The task
Return the lines of the listing below exactly as they appear, beginning at the one with "# Step: Select" and stopping after the one with "pyautogui.press('ctrl+s')"; do not include pictures.

┄┄┄┄┄┄┄┄┄┄

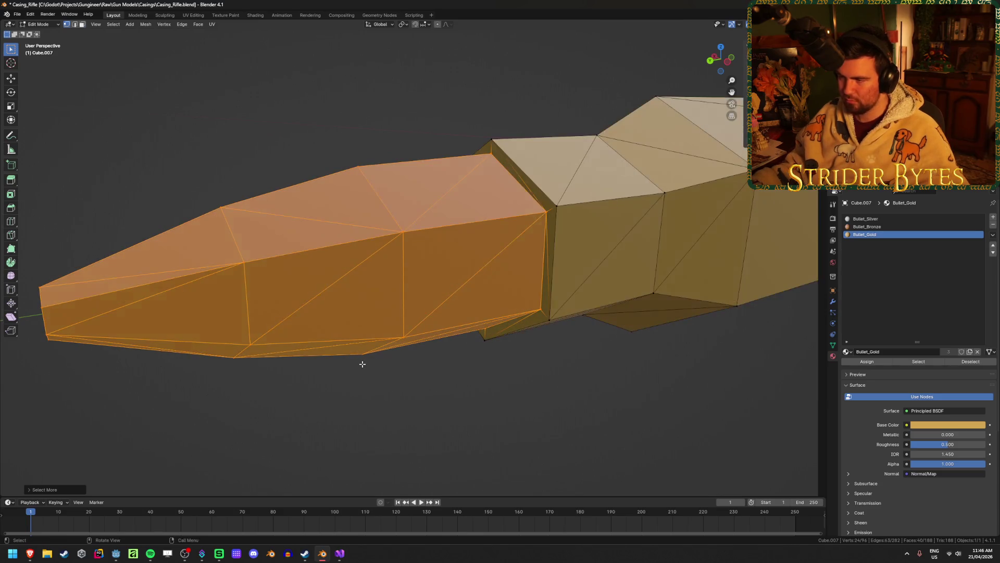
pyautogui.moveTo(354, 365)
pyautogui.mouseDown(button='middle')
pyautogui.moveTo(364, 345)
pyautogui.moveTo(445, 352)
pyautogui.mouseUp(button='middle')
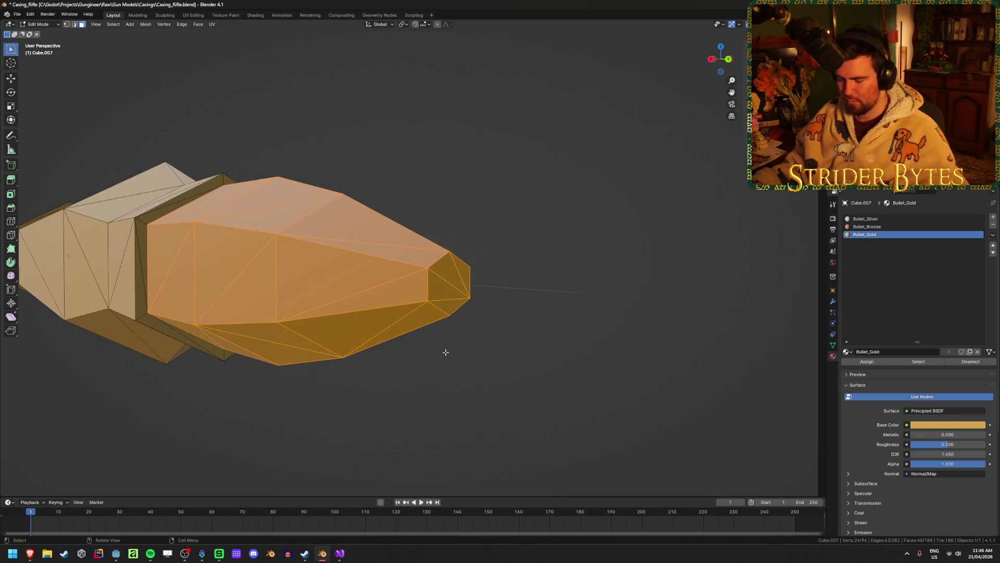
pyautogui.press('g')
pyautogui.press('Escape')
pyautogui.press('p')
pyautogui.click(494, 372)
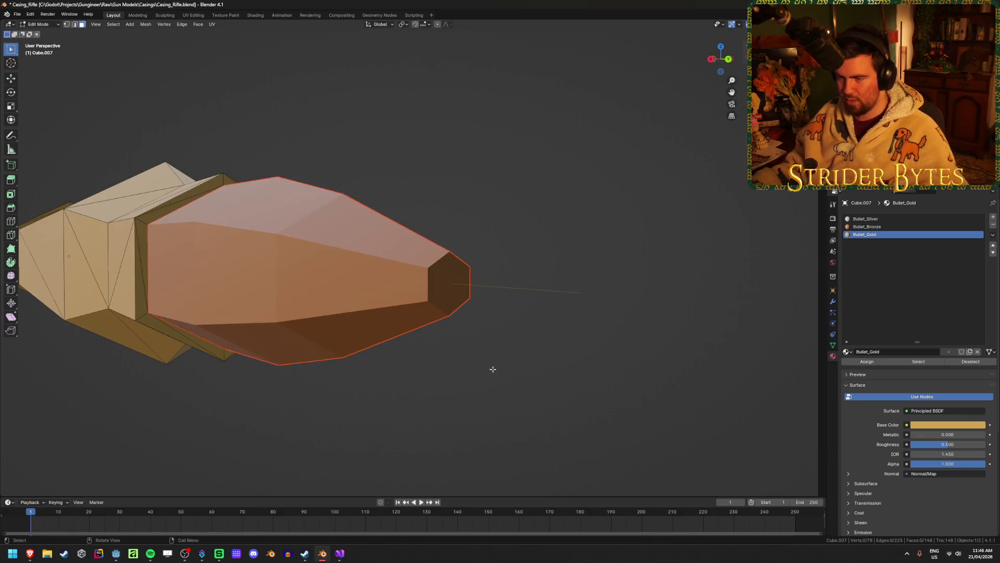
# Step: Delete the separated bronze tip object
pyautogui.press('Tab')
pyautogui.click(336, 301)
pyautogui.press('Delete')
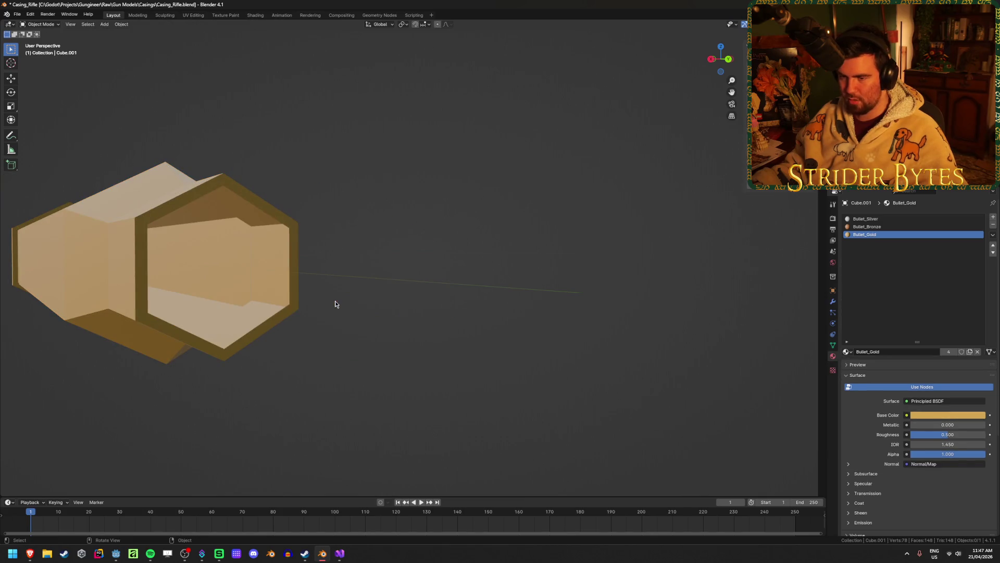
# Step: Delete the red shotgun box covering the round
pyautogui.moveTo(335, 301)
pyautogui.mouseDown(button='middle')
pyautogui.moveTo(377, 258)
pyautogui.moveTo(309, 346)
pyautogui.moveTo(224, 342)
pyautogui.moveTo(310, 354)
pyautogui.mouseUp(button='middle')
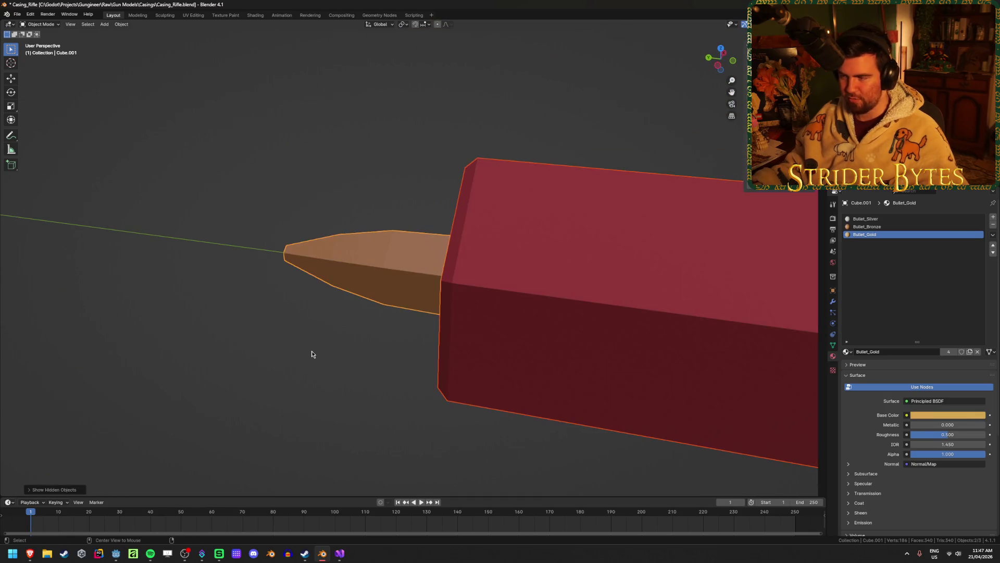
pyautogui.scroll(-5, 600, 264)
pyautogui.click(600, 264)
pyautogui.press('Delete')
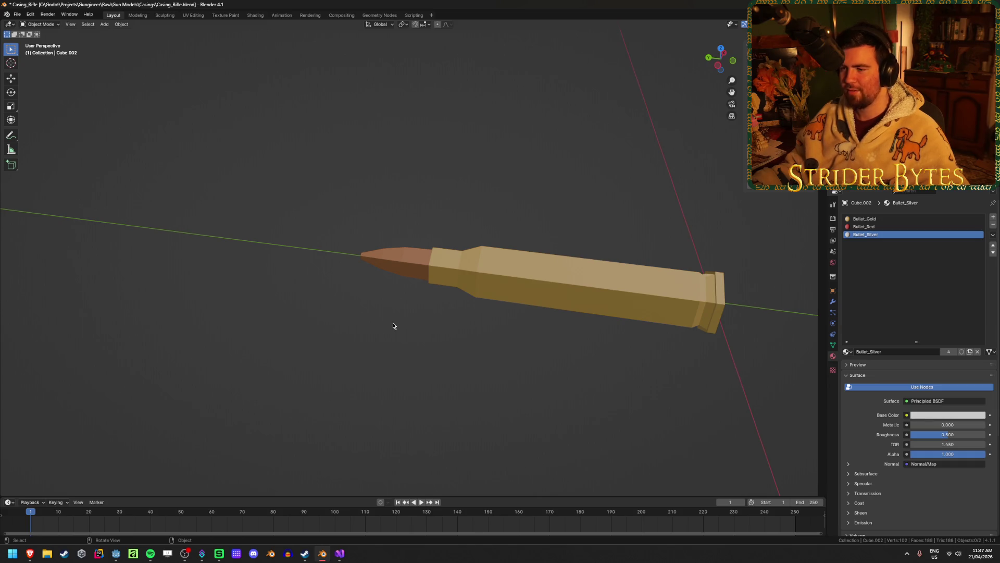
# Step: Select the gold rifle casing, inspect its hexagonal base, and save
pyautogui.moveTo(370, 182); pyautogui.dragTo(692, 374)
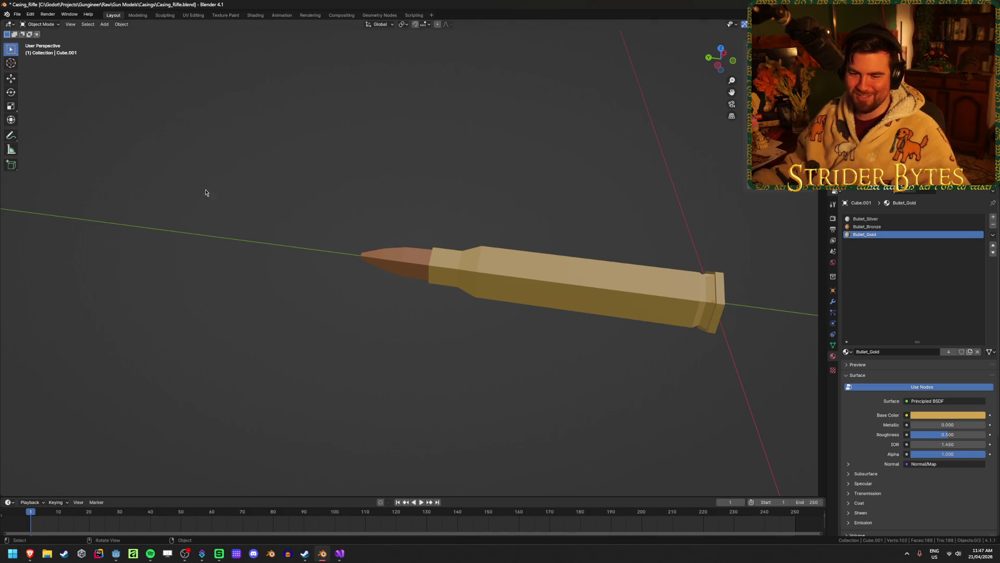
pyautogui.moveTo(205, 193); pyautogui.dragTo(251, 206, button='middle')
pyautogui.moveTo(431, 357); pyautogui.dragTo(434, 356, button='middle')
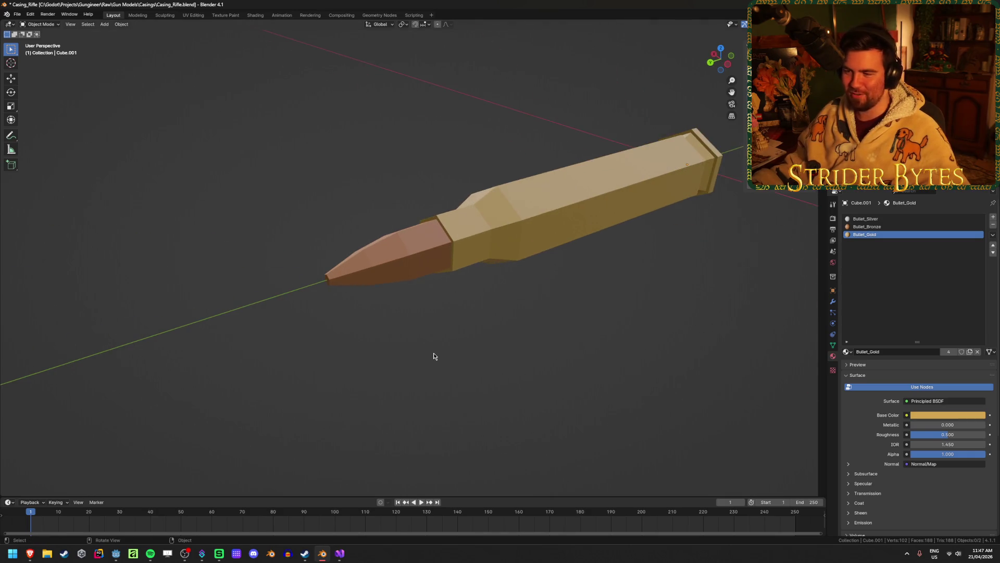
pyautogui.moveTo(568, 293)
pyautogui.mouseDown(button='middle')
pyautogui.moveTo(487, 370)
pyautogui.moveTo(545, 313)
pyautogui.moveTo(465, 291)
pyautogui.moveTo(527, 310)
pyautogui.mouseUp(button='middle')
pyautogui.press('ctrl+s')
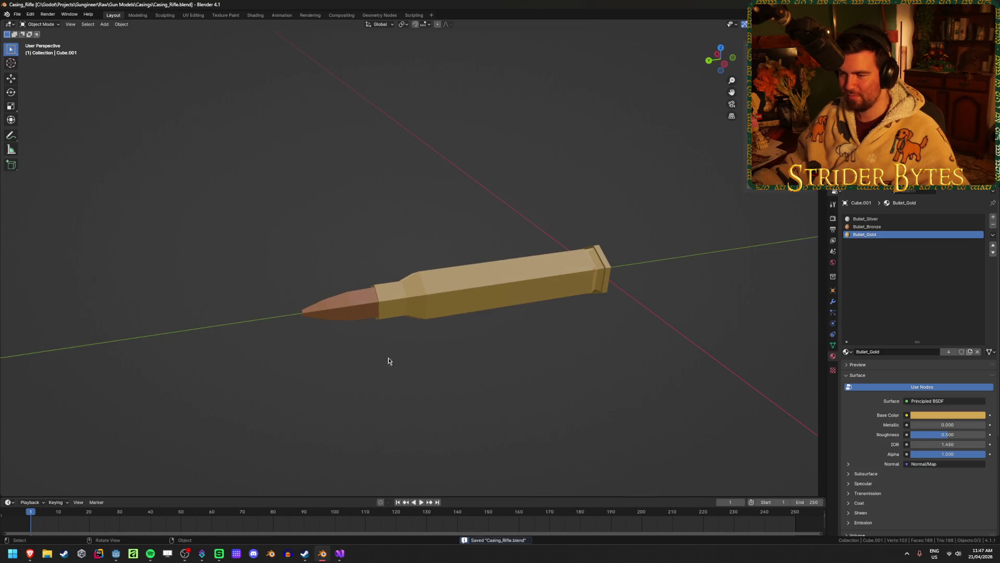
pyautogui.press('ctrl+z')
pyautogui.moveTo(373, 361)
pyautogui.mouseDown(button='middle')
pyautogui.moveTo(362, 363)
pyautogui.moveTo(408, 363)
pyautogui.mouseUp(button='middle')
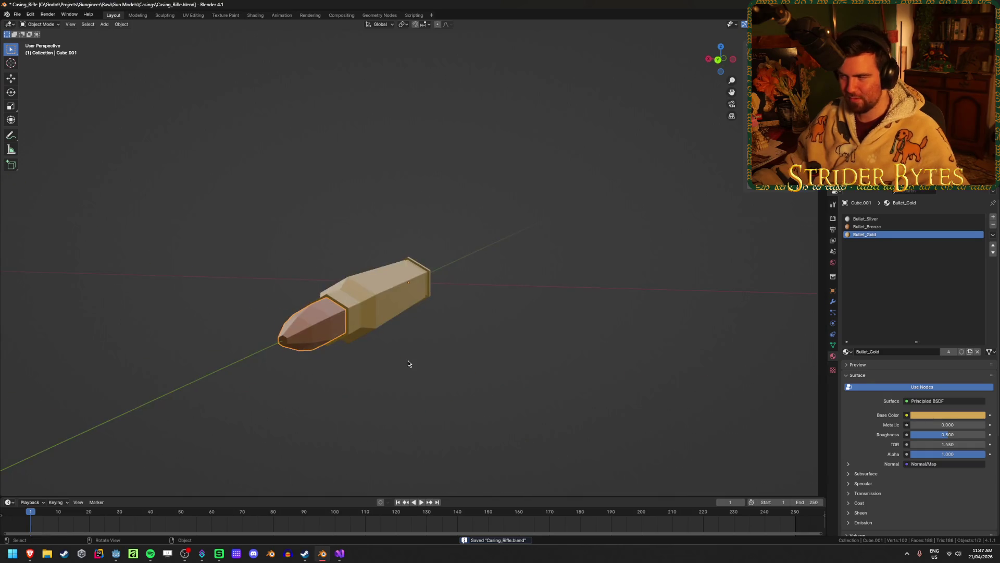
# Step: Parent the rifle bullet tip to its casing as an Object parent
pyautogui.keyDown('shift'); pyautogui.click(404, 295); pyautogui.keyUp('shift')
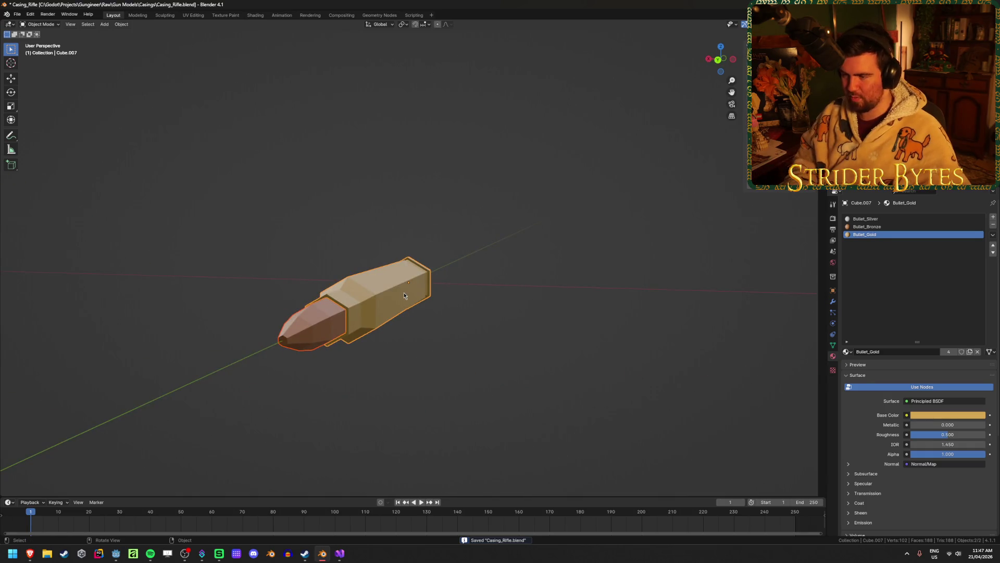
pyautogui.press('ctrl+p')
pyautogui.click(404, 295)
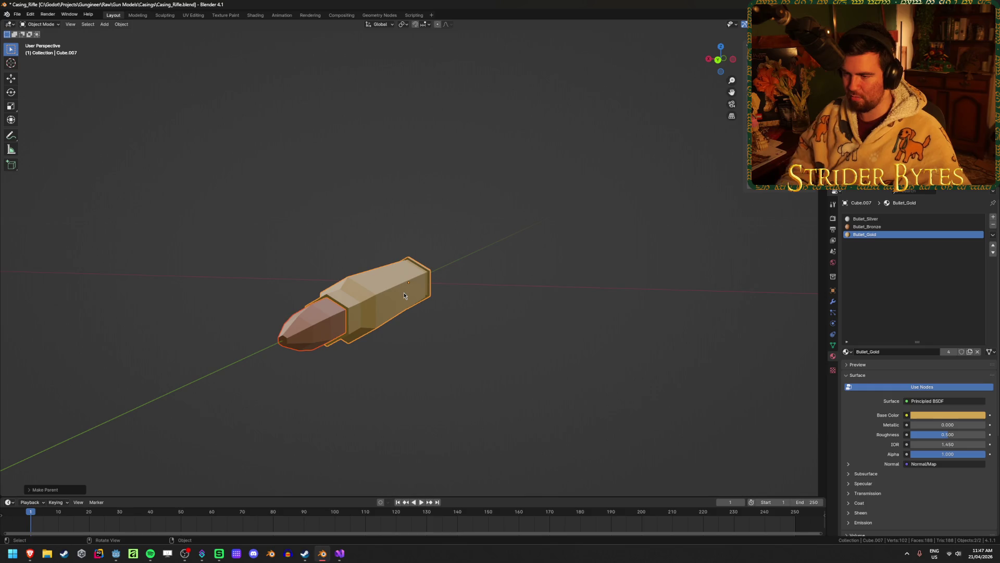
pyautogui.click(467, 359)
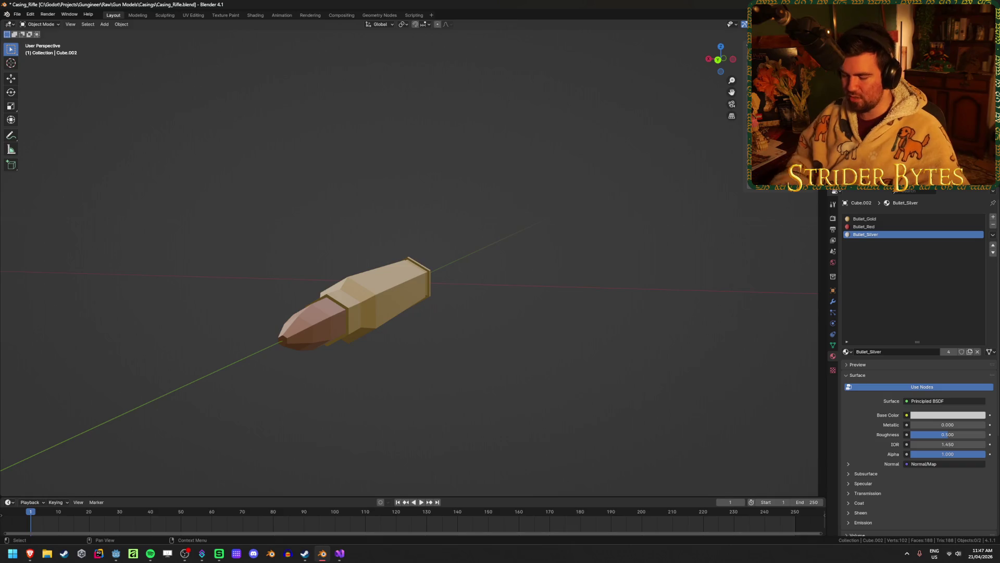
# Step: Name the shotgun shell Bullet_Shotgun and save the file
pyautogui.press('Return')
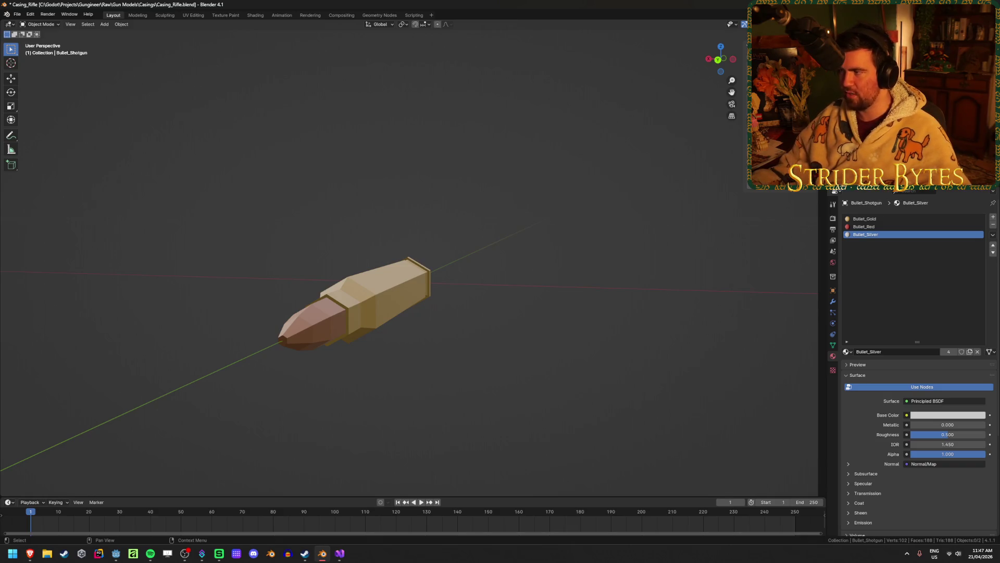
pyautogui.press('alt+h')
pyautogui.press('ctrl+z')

┄┄┄┄┄┄┄┄┄┄

Exercise output
# Step: Select the gold rifle casing, inspect its hexagonal base, and save
pyautogui.moveTo(370, 182); pyautogui.dragTo(692, 374)
pyautogui.moveTo(205, 193); pyautogui.dragTo(251, 206, button='middle')
pyautogui.moveTo(431, 357); pyautogui.dragTo(434, 356, button='middle')
pyautogui.moveTo(568, 293)
pyautogui.mouseDown(button='middle')
pyautogui.moveTo(487, 370)
pyautogui.moveTo(545, 313)
pyautogui.moveTo(465, 291)
pyautogui.moveTo(527, 310)
pyautogui.mouseUp(button='middle')
pyautogui.press('ctrl+s')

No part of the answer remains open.